Exercise description: How would you render this sentence from the tank conversion how-to in Spanish: "I placed it on the INSIDE lip of the standard Aqueon tank."

Excerpt provided:
# How-To: 40Breeder Vert Euro/Sherman Conversion



## asunderco (Apr 4, 2011)

Hi everyone. Thought I'd share briefly how I went about turning my 40 gallon breeder tank into a mix of a Vertical, Sherman vent, Euro Slider. 

EDIT: Some pictures are attached to the bottom of this post. Sorry for the inconvenience.


The beast.








Alright let's build this!

Props to Sherman on this awesome how-to, making his "Sherman Vent". It was straight forward and easy. I ended up going with some No-See-Um I picked up from Amazon for the screen.
http://www.dendroboard.com/forum/parts-construction/90907-sherman-ventilation.html

My completed "Sherman Vent"!








So what I did for the bottom section of this tank was use a 6" x 17 3/8" x 1/4"(thick) piece of glass for the bottom of the tank. I placed it on the INSIDE lip of the standard Aqueon tank. To have the bottom piece of glass fit flush with the black plastic I needed to "trim" out some existing silicone from the tank with a razor blade(this sucks but do it slow and right the first time, otherwise this sucker won't be water tight later and that'll suck even more). Once my silicone trimming was complete, I put fresh silicone beads between the existing aquarium glass and the black lid. I was liberal with the silicone! Then I siliconed my new bottom piece into place also being very liberal, making sure I filled every bottom inch with silicone and using my finger to smooth the beads and to help press the silicone into tighter spaces to reach. I didn't take any pictures of this process because this was a messy process, I was wearing nitrile gloves and was using my iPhone to take the pictures and didn't need or want a phone that I had to clean silicone off of later. 

Now after the bottom of the front has cured its time to silicone your Sherman vent into place. This sweet puppy is going to sit on the top of the bottom glass on the INSIDE of the black lid with the screen of the Sherman vent facing the BACKGROUND of your vertical tank. Silicone into place. I used two Irwin Quick Grips to hold the Sherman vent in place. I also used a bubble level to make sure the Sherman vent was 100% perfectly level. This part was a little tricky but doable with one person.

While my Sherman vent was curing into place, I started on measuring my top vent. My top vent was made from the Home Depot Screen window and door isle. Everything you need (except the No-See-Um screen) all in one place, the frame, corners, spline and spline roller. If I was to do this build again I'd of probably gone with dual Sherman's, one on top and one where we placed our lower one. 

I this picture you'll see top screen installed on the upper INSIDE of the lid just like we did with the bottom piece of glass. I also removed the old silicone in the tank like we did earlier in this thread for the bottom, just this time so screen was flush as well. 








Also in the picture you might have noticed a clear "gap" between the top screen and another black piece of trim. That is a piece of glass siliconed in against the screen on the INSIDE of the tank lip to attach the Euro slider door track to. This "E" track is wider than the screen frame so the glass gives it a little more room to attach itself to.

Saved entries
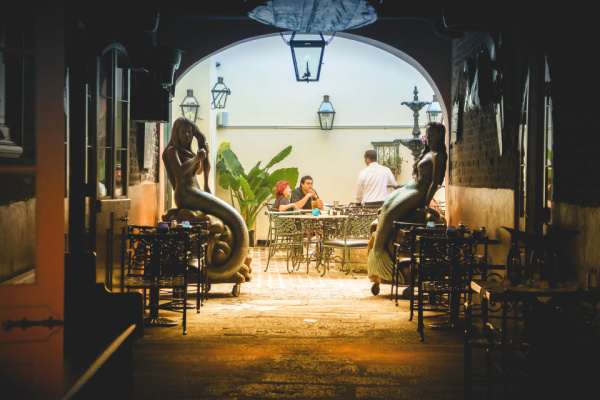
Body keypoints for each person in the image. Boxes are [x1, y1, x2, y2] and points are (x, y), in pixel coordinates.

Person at [163, 117, 249, 283]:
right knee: (227, 212)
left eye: (189, 131)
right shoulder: (172, 151)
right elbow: (180, 171)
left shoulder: (190, 151)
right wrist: (197, 158)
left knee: (229, 215)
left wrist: (203, 154)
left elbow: (200, 170)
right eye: (183, 131)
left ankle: (231, 263)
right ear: (176, 133)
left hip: (195, 190)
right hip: (185, 193)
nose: (187, 135)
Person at [367, 122, 447, 291]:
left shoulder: (437, 156)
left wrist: (425, 203)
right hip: (409, 187)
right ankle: (378, 255)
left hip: (417, 191)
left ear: (440, 135)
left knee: (389, 215)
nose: (428, 137)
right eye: (427, 134)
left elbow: (434, 182)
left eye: (431, 134)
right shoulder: (428, 153)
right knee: (384, 209)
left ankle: (380, 257)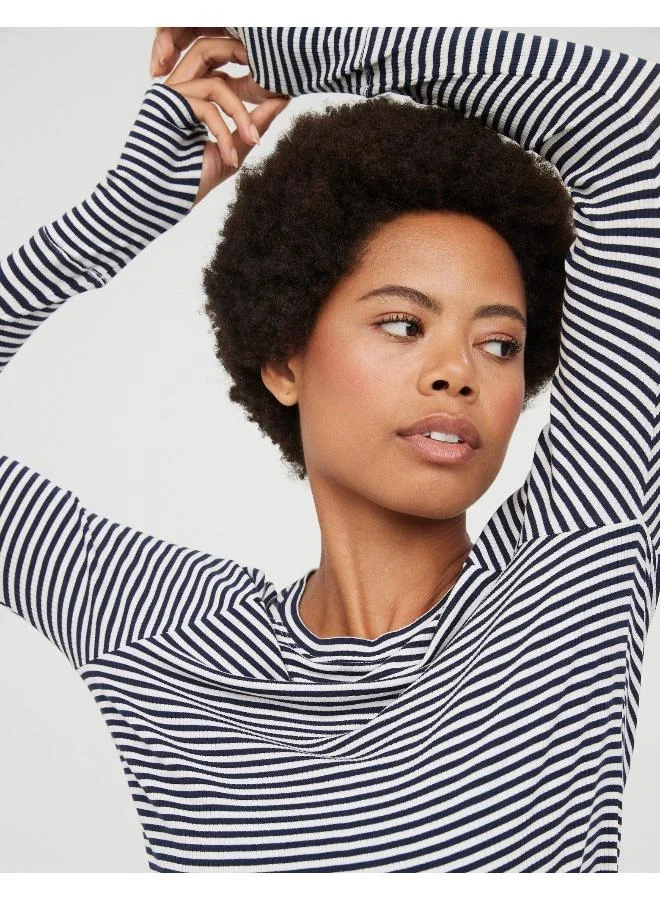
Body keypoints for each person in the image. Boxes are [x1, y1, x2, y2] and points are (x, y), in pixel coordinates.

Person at [0, 26, 657, 873]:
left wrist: (277, 49)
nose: (458, 372)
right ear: (285, 361)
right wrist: (114, 219)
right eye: (403, 324)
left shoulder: (571, 578)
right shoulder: (173, 634)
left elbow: (637, 132)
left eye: (499, 344)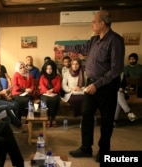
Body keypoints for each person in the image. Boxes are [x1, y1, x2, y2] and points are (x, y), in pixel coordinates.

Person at [55, 10, 125, 162]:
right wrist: (65, 48)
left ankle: (104, 151)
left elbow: (116, 69)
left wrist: (97, 84)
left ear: (102, 23)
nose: (91, 24)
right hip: (91, 84)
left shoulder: (115, 40)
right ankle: (86, 148)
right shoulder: (94, 40)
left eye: (94, 21)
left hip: (106, 86)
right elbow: (81, 48)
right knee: (86, 116)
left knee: (106, 121)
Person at [39, 60, 61, 127]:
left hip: (54, 93)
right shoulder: (42, 76)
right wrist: (46, 91)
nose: (49, 70)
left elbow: (58, 86)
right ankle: (47, 118)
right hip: (45, 93)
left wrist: (52, 90)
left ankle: (53, 118)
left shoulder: (57, 76)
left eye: (50, 68)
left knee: (55, 100)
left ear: (53, 69)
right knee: (44, 100)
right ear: (45, 69)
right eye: (47, 68)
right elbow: (41, 85)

Result of this exercise: Lo coloqué en el borde INTERIOR del tanque Aqueon estándar.